Wanda Indana    •    15 Juni 2015 13:29 WIB
gojek
Ancam Go-Jek, Polisi akan Tindak Tegas Ojek Pangkalan
Pengendara ojek yang tergabung dalam Go-Jek ikut pelatihan. (Foto: MI/Ramdani)

Metrotvnews.com, Jakarta: Polda Metro Jaya akan menindak tukang ojek pangkalan yang sering mengancam pengandara dan penumpang Go-Jek. Tukang ojek pangkalan diminta menahan diri dan lebih kreatif memberikan pelayanan.
 
"Saya minta tukang ojek menahan diri, kami polisi akan melindungi siapa pun dari kekerasan atau pelanggaran hukum. Kalau ada pelanggaran hukum akan kita tindak tegas," kata Kapolda Metro Jaya Inspektur Jenderal Tito Karnavian di Balai Kota, Jalan Medan Merdeka Selatan, Jakarta Pusat, Senin (15/6/2015).
 
Menurutnya, tukang ojek pangkalan harus lebih kreatif memberikan jasa layanan ojek. Sebab, Go-Jek merupakan hasil kreativitas layanan ojek yang memberikan kemudahan bagi penumpang dalam melakukan aktivitas berpergian tanpa harus menunggu di pangkalan ojek.
 
"Rekan-rekan ojek coba buat inovasi baru agar masyarakat menggunakan jasanya.

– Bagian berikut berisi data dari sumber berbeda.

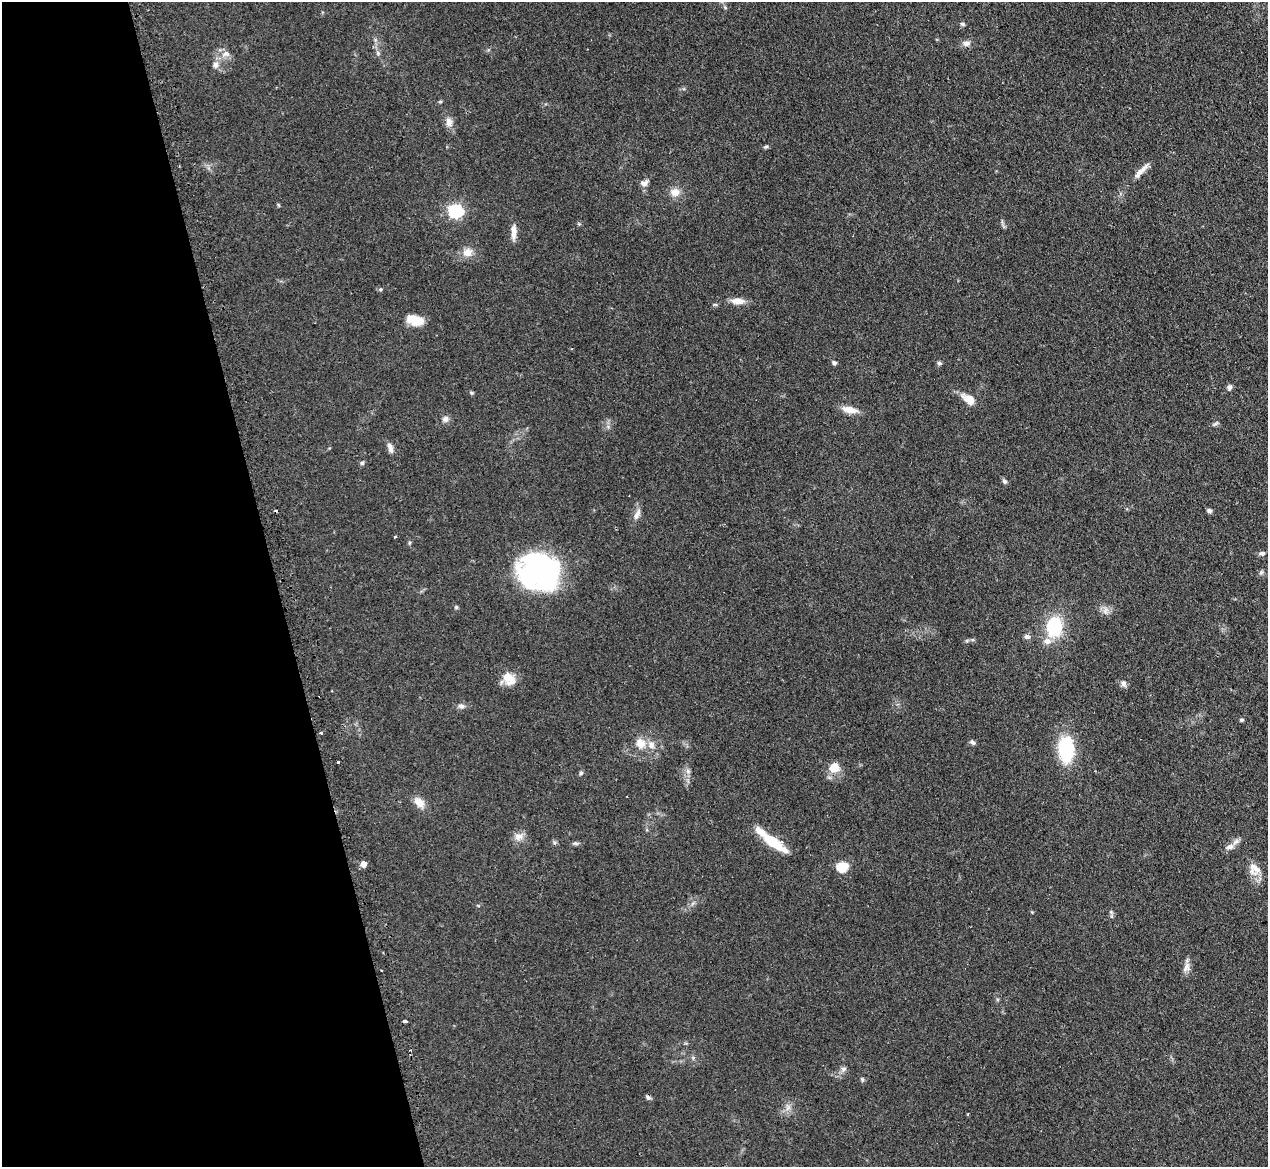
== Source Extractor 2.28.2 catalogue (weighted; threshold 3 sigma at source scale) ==
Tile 5 of 4 x 4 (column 1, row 2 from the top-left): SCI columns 35-1300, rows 2493-3657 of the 5133 x 5106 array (HDU 1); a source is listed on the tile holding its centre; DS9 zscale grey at full resolution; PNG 1270 x 1169 px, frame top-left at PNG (2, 2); no overlay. Shown black and unused: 22% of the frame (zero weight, under 2 of 3 exposures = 4% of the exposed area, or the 3 px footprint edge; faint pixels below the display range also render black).
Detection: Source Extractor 2.28.2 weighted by HDU 2 'WHT'; one run over the whole footprint, this tile lists its part. Background 0.107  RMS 0.0075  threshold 0.0336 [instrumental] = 3 sigma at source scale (4.5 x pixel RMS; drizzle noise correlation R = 1.50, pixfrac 1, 0.05/0.05 arcsec/px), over >= 5 px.
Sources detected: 74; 1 inside a brighter object's white glare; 4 cosmic-ray / hot-pixel residue — not listed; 3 inside a brighter listed object's ellipse — not listed separately; the other 66 listed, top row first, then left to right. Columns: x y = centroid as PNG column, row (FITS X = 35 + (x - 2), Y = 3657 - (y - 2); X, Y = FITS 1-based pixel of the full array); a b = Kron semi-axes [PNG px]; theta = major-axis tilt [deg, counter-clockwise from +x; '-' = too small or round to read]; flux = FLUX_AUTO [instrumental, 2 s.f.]
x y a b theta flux
962 24 6 4 -18 1.3
966 43 10 8 18 3.3
378 53 7 5 -62 1.5
226 54 11 8 0 4.2
215 65 9 8 - 3.3
440 101 6 4 0 0.81
449 122 14 8 -74 4.8
766 147 7 4 19 1.1
1141 171 28 6 45 6
644 183 10 7 15 3
675 192 12 10 -9 6.4
455 211 7 6 - 150
514 232 18 6 89 6.1
468 252 14 12 7 6.7
380 289 5 5 - 1
738 301 14 7 -2 7.4
715 304 6 4 -1 0.99
415 320 17 9 -12 14
834 363 6 5 - 1.6
939 363 6 5 - 1.4
1229 387 7 6 - 2
472 393 6 4 -71 0.88
968 399 19 10 -35 8.3
849 410 19 8 -11 8
445 419 8 7 - 2.9
1215 424 9 3 29 1.2
390 448 14 6 -74 3.7
362 463 6 5 - 1.4
1005 481 6 6 - 1.7
1209 510 6 5 - 2
637 514 17 7 62 4.1
395 536 4 3 - 0.74
409 543 5 3 - 0.87
1262 553 8 6 5 1.9
541 569 43 32 -52 130
1261 572 7 5 46 1.3
456 607 5 5 - 0.93
1105 611 9 6 61 3
1054 627 22 17 88 34
1027 637 8 6 -4 2
508 677 17 14 -54 11
1123 683 8 8 - 2.4
461 706 9 6 -8 2.5
1241 720 5 4 - 1.2
321 733 3 3 - 2.2
972 742 7 5 -40 1.8
640 743 12 10 -55 7.9
1066 749 21 13 -89 53
338 762 3 3 - 1.6
834 768 13 11 15 10
688 771 7 6 - 2.1
581 773 5 5 - 1.2
419 803 15 10 -40 7.3
519 836 13 9 -3 5
772 841 27 8 -33 30
575 843 9 4 -1 1.5
1230 847 11 7 20 3.8
363 864 5 5 - 7.5
842 867 6 5 - 45
1254 869 19 14 -60 8.9
1111 912 5 5 - 0.99
1187 967 14 8 71 4.2
843 1069 9 6 14 2.2
862 1079 6 4 -78 1.1
648 1097 7 5 -30 1.6
788 1108 9 3 45 2.1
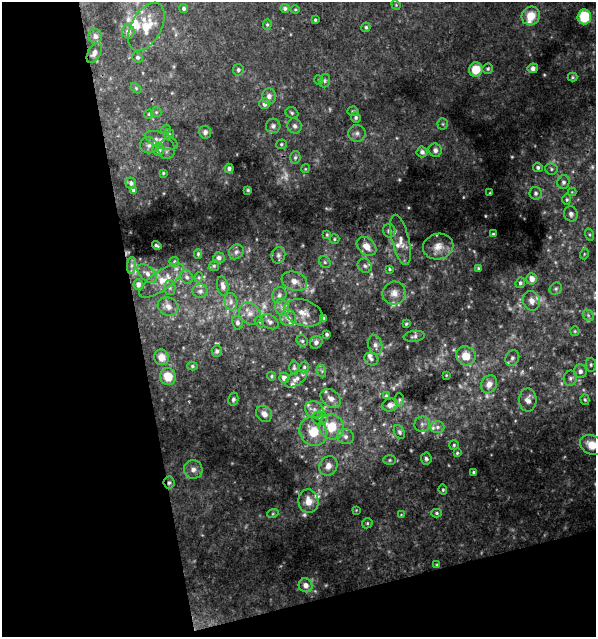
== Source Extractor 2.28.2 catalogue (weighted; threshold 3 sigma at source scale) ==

Kalau ada cara yang lebih memudahkan masyarakat, saya kira tak masalah," imbuhnya.
 
Mantan Kapolda Papua itu juga menerangkan, tukang ojek pangkalan tak usah khawatir dengan keberadaaan Go-Jek. Pangsa pasar ojek pangkalan dengan Go-Jek berbeda.
 
"Sama seperti taksi, ada kelas bawah dan eksekutif, marketnya beda. Saya pikir tidak perlu khawatir, market di Jakarta sangat luas. Penduduk Jakarta ini lebih dari 10 juta, jangan takut kehilangan market. Yang penting adalah pelayanan," katanya.